DOCUMENT SECTION START

Prêt's success has won both Metcalfe and Beecham MBEs and the chain regularly gets the consumers' vote for food quality and cleanliness in Allegra's annual reports on the coffee bar market.
Within a decade, Prêt had grown to 45 stores but its most rapid growth has been in the current century. It opened its first overseas store in New York in 2000 and its international expansion accelerated after McDonald's bought a 33% stake in early 2001. In 2002 it moved into Hong Kong and, in a joint venture with McDonald's Company Japan, into Tokyo.
The group now has 10 branches in the USA and six in Hong Kong. Japan proved a harder nut to crack and the group exited the market in March 2004 after setting up 14 branches over an 18-month period.
Some shareholders objected to this rapid growth and its contribution to pre-tax losses of £6.7m in 2001 and £20m in 2002. This disagreement led to the departure of chairman Andrew Rolfe and deputy chief executive Harvey Smyth and the return of Metcalfe as creative director in March 2003.
By November, Metcalfe had introduced 70 new items to the menu and announced plans to close a number of loss-making stores but to open another 200 over the next four years.
A more comfortable lounge-style café-restaurant called Prêt Café was tested in the Putney branch in January 2004, boosting weekly sales by 50% and average spend to £6. It was followed by three more branches and, although it has been abandoned as a separate concept, the style will be extended to existing stores.

DOCUMENT SECTION END
SUPPLIED DATA START

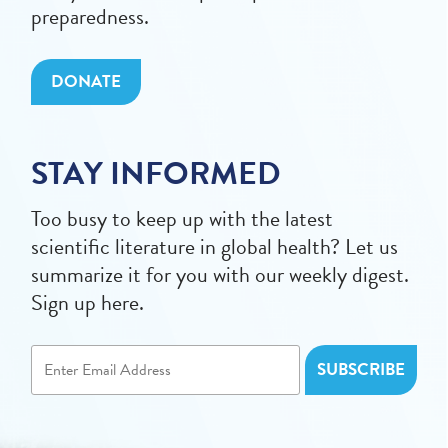
preparedness.
DONATE
STAY INFORMED
Too busy to keep up with the latest
scientific literature in global health? Let us
summarize it for you with our weekly digest.
Sign up here.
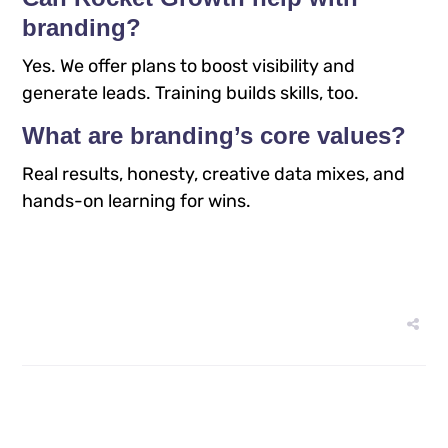
branding?
Yes. We offer plans to boost visibility and
generate leads. Training builds skills, too.​
What are branding’s core values?
Real results, honesty, creative data mixes, and
hands-on learning for wins.​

SUPPLIED DATA END

EXERCISE GOAL:
Copy the section of the Prêt history that begins at "Within a decade, Prêt" and stops after "an 18-month period.", substituting "Shanghai" for "Hong Kong" wherever it appears.

OUTPUT FOR THIS TASK:
Within a decade, Prêt had grown to 45 stores but its most rapid growth has been in the current century. It opened its first overseas store in New York in 2000 and its international expansion accelerated after McDonald's bought a 33% stake in early 2001. In 2002 it moved into Shanghai and, in a joint venture with McDonald's Company Japan, into Tokyo.
The group now has 10 branches in the USA and six in Shanghai. Japan proved a harder nut to crack and the group exited the market in March 2004 after setting up 14 branches over an 18-month period.